If you have ever worked in an environment where you are unable to get to
Google, or where half of the search results you'd want to read are blocked by
your corporate firewall, you would conclude that the answer is, indeed, "yes".

It is a desirable achievement to be capable of executing those different
programming styles without having to fumble around Google to actually write
the code. I would imagine the two together, _knowing_ a few languages and
_knowing_ those styles, should be the real goal.

(While always learning more, of course.)

------
wikwocket
There is nothing quite like working with a platform/language that you know
inside and out, where you rarely have to stop and look something up, where you
know the best way to do everything. It feels like flying a jet fighter,
screaming along at Mach 3.

On the other hand, although it can be frustrating puttering along with a new
language/technology, googling some basic question every 10 minutes, that's how
you learn, and sometimes you need language XX to accomplish task YY.

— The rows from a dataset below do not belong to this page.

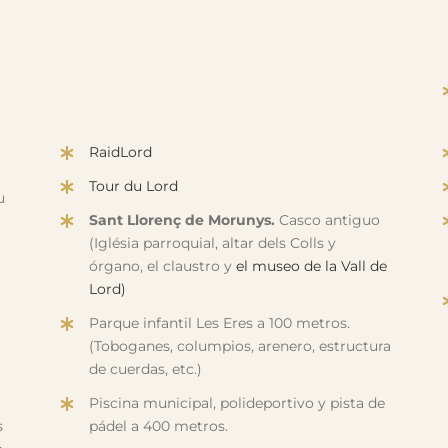
RaidLord
Tour du Lord
u
Sant Llorenç de Morunys.
Casco antiguo
(Iglésia parroquial, altar dels Colls y
órgano, el claustro y
el museo de la Vall de
Lord)
Parque infantil Les Eres a 100 metros.
(Toboganes, columpios, arenero, estructura
de cuerdas, etc.)
Piscina municipal, polideportivo y pista de
s
pádel a 400 metros.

Ultimately there is value to both, and as others have said, it depends on your
goals. There will be times that call for learning a new stack and getting it
done (even if it's coded badly), and times that call for expert application of
masters-level deep magic.

------
zachlatta
You seem like you want to try other things, so go for it! I like to think that
the best developers are T-shaped. The top of the T is a vast
beginner/intermediate understanding of many things. The rest of the T
represented a very deep understanding of a select few topics.

------
waqasx
"I fear not the man who has practiced 10,000 kicks once, but I fear the man
who has practiced one kick 10,000 times." \- Bruce Lee

------
sker
Both. There are plenty of resources in the brain to master one language and be
competent with many others.